In my high school years conflict was resolved at the Dairy Bar, an ineptly and not very masculine-sounding name where Catholic boys worked out their issues in fisticuff fashion behind a place that sold milk and ice cream. “You meet me behind the Dairy Bar” was the code of aggression, a declaration an opening salvo, a cousin of the glove slapped across the face and a date set for the following dawn. Well in 1960’s Chicago it was set at 3:30pm, and word would race around school and the crowd would gather as we thick heads in our white shirts and dark blue ties would circle, feint, throw a few blows to testosterone-fueled cheering. Once the good Brothers got wind of our practice they tried to control it further by supplying boxing gloves and the gym floor for such conflict resolution. The good Christian Brothers were not above seeing a goodly display of leather flung in a teenager’s face, just wanting a more controlled atmosphere and less of a blight on the high school reputation amongst the neighboring establishments.

Looking back at those days now is comic. It is a time that could not be reproduced today. In four years of almost bi-monthly fisticuffs (full disclosure: one involving me in a kamikaze mission going after a senior football player when a freshman, but hey, honor was involved, so it must have been important, whatever it was) I never saw one weapon produced. No one was strapped, no lives were in jeopardy. We knew whoever won and whoever lost would return to class the next day, the issue uneasily settled.

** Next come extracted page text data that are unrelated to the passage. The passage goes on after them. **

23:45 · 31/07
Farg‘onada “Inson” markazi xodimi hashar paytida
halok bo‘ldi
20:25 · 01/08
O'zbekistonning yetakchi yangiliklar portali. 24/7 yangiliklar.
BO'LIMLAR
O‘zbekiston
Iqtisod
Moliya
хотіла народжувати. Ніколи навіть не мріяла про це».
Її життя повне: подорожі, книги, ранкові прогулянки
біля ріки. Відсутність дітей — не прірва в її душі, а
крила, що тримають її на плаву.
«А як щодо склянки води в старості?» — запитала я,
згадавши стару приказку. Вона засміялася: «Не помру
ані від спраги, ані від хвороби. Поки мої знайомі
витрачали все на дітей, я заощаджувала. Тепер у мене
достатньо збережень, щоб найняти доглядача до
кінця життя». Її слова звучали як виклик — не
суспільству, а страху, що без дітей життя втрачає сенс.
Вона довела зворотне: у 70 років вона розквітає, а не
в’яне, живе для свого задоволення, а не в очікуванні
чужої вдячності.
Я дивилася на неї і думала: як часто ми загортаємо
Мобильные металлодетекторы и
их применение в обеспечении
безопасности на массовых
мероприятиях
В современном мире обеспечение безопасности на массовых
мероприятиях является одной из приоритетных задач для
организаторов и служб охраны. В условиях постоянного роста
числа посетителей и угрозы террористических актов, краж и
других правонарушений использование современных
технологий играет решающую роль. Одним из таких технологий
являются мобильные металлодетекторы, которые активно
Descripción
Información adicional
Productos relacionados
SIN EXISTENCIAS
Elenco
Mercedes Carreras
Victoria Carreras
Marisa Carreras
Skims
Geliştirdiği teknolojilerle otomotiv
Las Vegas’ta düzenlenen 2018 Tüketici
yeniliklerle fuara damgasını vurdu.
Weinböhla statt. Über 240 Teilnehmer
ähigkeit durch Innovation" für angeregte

Today, one would not know who was armed and who with the slightest provocation would respond not with a shove or a demand to be met behind an ice cream parlor, but would instead start shooting or slicing. Now teenage perceptions of honor, disrespect and machismo can have as instant gratification for their slights through weapons that they have with their mobile devices.

Enter the current gun debate. Defenders of the Second Amendment with their fervor rhetoric counterbalance the families of child victims with their fervor grief. How many children must die before this gets addressed? It seems to me some gun advocates would say an endless number, because freedom to possess and perceived freedom from governmental tyranny trumps any dozen of innocents. Fifteen-year old girls, ten-year old marshal arts students, nineteen-year old gang wannabes, there seems to be no combination nor number that would finally turn a majority to say this country is either just too gun-crazy or just too crazy to have guns so proliferate.

It used to be teachers would have to worry about how to keep order when a wasp found its way into the classroom, or if one jealous guy or girl approaches another with menace. Now you can hear suggestions that teachers should be armed, or should acquire FBI-level negotiation skill. Reflection on will you defend your teaching practice against attack now becomes reflection on will you put your body in harm’s way when this American madness enters your classroom.

Teaching was such an automatic no other thing decision for me as a high school senior in 1972. Forty-plus years later, with all this violence going on, I wonder if I’d respond so fervently. Would you?